3. Bölüm - "Kol Çekme Profesörü!"

58.3K 3.1K 464
                                    


Yataktan kalktım ve saate baktım. 11 olmuştu bile. Üstelik bugün Pazar'dı. Melis, kesinlikle burası ve kendi evi arasında mekik kurmuştu.

Elimi yüzümü yıkayıp, salona geçtim. Kahvaltı yapmaya ne halim ne de iştahım vardı. Telefonumu bıraktığım sehpadan aldım ve koltuğa uzandım. Kilidi açtığımda, 3 arama, uygulama bildirimleri ve mesajlar vardı. Arama annemdendi. Özellikle beni her Pazar arar ve 'Bak, bu güzel Pazar kahvaltımızda aramızda yoksun. Neden Zonguldak'a gelmiyorsun?' diyerek bana sitem ederdi. Ama bugün sitem etmeyi başaramamıştı.

Mesajlara baktığımda, üçü de Melis'tendi.

Kimden/ Melis

Saat 8:52

Ne oldu?

...

Kimden/ Melis

Saat 9:30

Yattın ve onun yatağındasın. Şuan uyanamadın değil mi?

...

Kimden/ Melis

Saat 10:12

Kahve hazırladı mı?

...

Kimden/ Melis

Saat 10:50

Bir kez daha mı yapıyorsunuz?

Kapı alacaklı gelmiş gibi çalınca yerimden fırladım ve koşarak kapıya giderken, kirayı ödeyip ödemediğimi düşündüm. Açtığımda bütün düşüncelerimin yersiz oluşu içimi rahatlattı.

Melis elindeki gazeteyi yüzüme fırlattı. "BU ADAM NE BÖYLE!?"

Gazete yere düşmesin diye kucakladım ve ön sayfasını açarken konuştum. "Kim?"

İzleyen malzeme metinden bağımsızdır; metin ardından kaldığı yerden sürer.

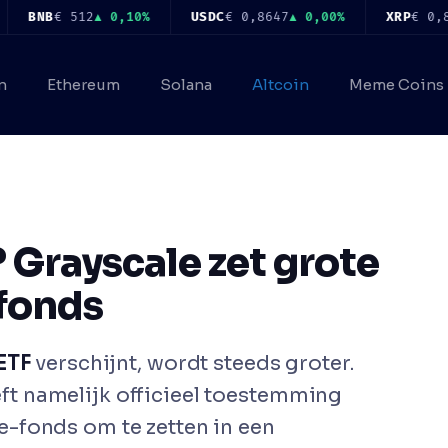
€ 512
▲ 0,10%
USDC
€ 0,8647
▲ 0,00%
XRP
€ 0,8978
▼ 0,
n
Ethereum
Solana
Altcoin
Meme Coins
 Grayscale zet grote
sfonds
ETF
verschijnt, wordt steeds groter.
ft namelijk officieel toestemming
-fonds om te zetten in een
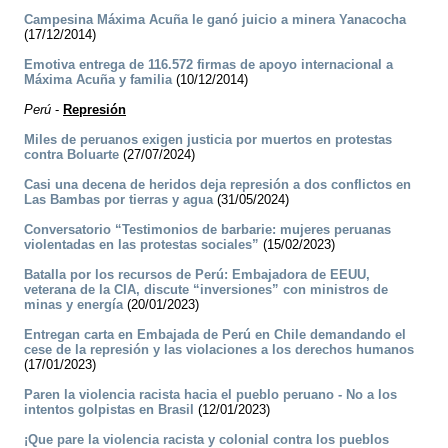
Campesina Máxima Acuña le ganó juicio a minera Yanacocha
(17/12/2014)
Emotiva entrega de 116.572 firmas de apoyo internacional a
Máxima Acuña y familia
(10/12/2014)
Perú
-
Represión
Miles de peruanos exigen justicia por muertos en protestas
contra Boluarte
(27/07/2024)
Casi una decena de heridos deja represión a dos conflictos en
Las Bambas por tierras y agua
(31/05/2024)
Conversatorio “Testimonios de barbarie: mujeres peruanas
violentadas en las protestas sociales”
(15/02/2023)
Batalla por los recursos de Perú: Embajadora de EEUU,
veterana de la CIA, discute “inversiones” con ministros de
minas y energía
(20/01/2023)
Entregan carta en Embajada de Perú en Chile demandando el
cese de la represión y las violaciones a los derechos humanos
(17/01/2023)
Paren la violencia racista hacia el pueblo peruano - No a los
intentos golpistas en Brasil
(12/01/2023)
¡Que pare la violencia racista y colonial contra los pueblos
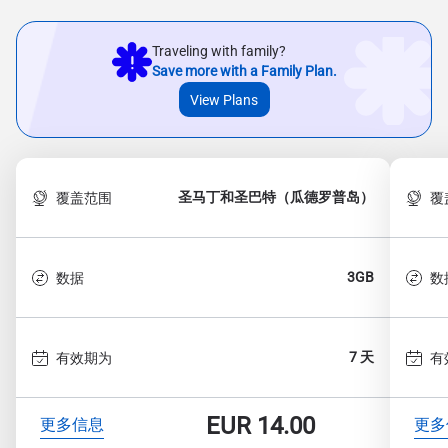
Traveling with family?
Save more with a Family Plan.
View Plans
圣马丁和圣巴特（瓜德罗普岛）
覆盖范围
覆
3GB
数据
数
7 天
有效期为
有
EUR
14.00
更多信息
更多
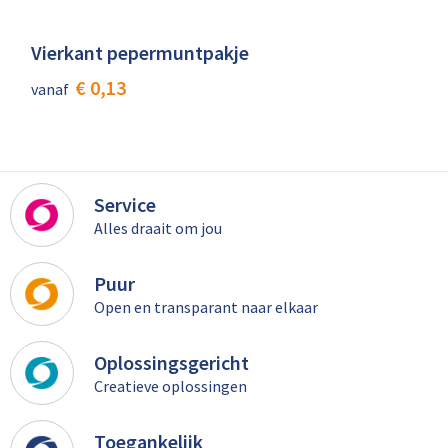
Vierkant pepermuntpakje
€ 0,13
vanaf
Service
Alles draait om jou
Puur
Open en transparant naar elkaar
Oplossingsgericht
Creatieve oplossingen
Toegankelijk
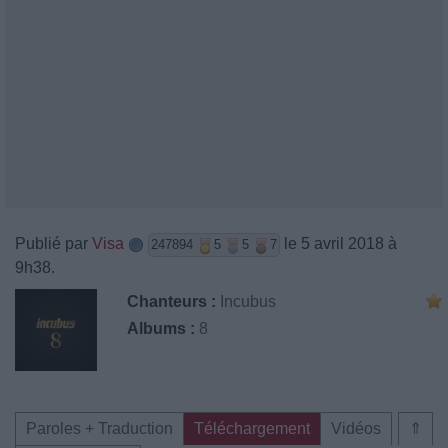
Publié par
Visa
le 5 avril 2018 à
247894
5
5
7
9h38.
Chanteurs :
Incubus
Albums :
8
Paroles + Traduction
Téléchargement
Vidéos
⇑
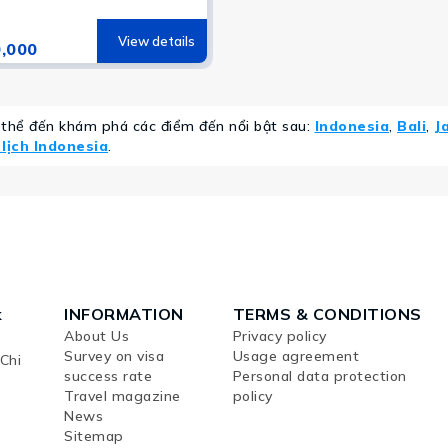
View details
,000
 thể đến khám phá các điểm đến nổi bật sau:
Indonesia
,
Bali
,
J
lịch Indonesia
.
k
INFORMATION
TERMS & CONDITIONS
About Us
Privacy policy
Survey on visa
Usage agreement
Chi
success rate
Personal data protection
Travel magazine
policy
News
Sitemap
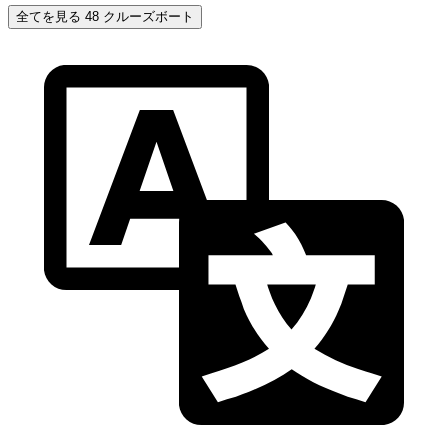
全てを見る 48 クルーズボート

"Taner Saygıner. Tebrikler, ön sayfada manşettesin. Üçüncü sayfada da bir yıl sonra olacaksın. Hazırlık mı bu?"

TANER SAYGINER, GİZEMLİ GÜZELLE!

"Bana güzel demişler!" dedim çocuksu bir heyecanla.

'Gerçekten mi?' dercesine küçümseyici bir bakış attı, "Devamını sesli bir şekilde oku."

Biz, o geceyi temel alan manşetin altındaydık. Sadece diğer çiftlere göre daha uzun ve daha büyük resimlerle bulunuyorduk o kadar.

"Ünlü iş adamı Taner Saygıner, davetin ortasında, daha önce hiç görülmemiş bir güzelle arabaya binip, mekânı terk etti! Hiçbir kadınla yakalayamadığımız Saygıner'i, ilk defa bir kadınla el ele görüntüledik. Sevgilisi olduğunu tahmin ettiğimiz güzel bayan; bir sosyete şahsı değil. İlişkilerini, ilişkilerinin boyutunu ve gizemli güzelin sırrını en yakın zamanda çözeceğiz!" kahkahamı tutamadım, "Sonuna birde öpücük koysalarmış... Bu ne samimi bir haber. Ayrıca ben gizemli falan değilim," gazeteyi sehpaya bıraktım. "Bir büroda çalışıyorum ve avukatım."

"O sosyete dedikodusu yapan bir köşe yazarı. Bu davet meğerse uzun zamandır bekleniyormuş. İlgi odağı olması tahmin edilmiş ki; en ön sayfaya yerleştirmişler." Bana doğru yaklaştı, "N-ne oldu?"

O anı hatırlayınca bile kasıklarım enfes bir şekilde ağrıyordu. "Görev tamam, Melis."

Çığlığını koyuverdi, "Ne!? Hemde o adamla!" eliyle ağzını kapadı ama hala çığlığı rahatlıkla duyulabiliyordu. Yastığı aldı ve ağzını kapattı. Birkaç dakika öyle durdu ve derin bir nefes alıp yastığı çekti. "Nerede?"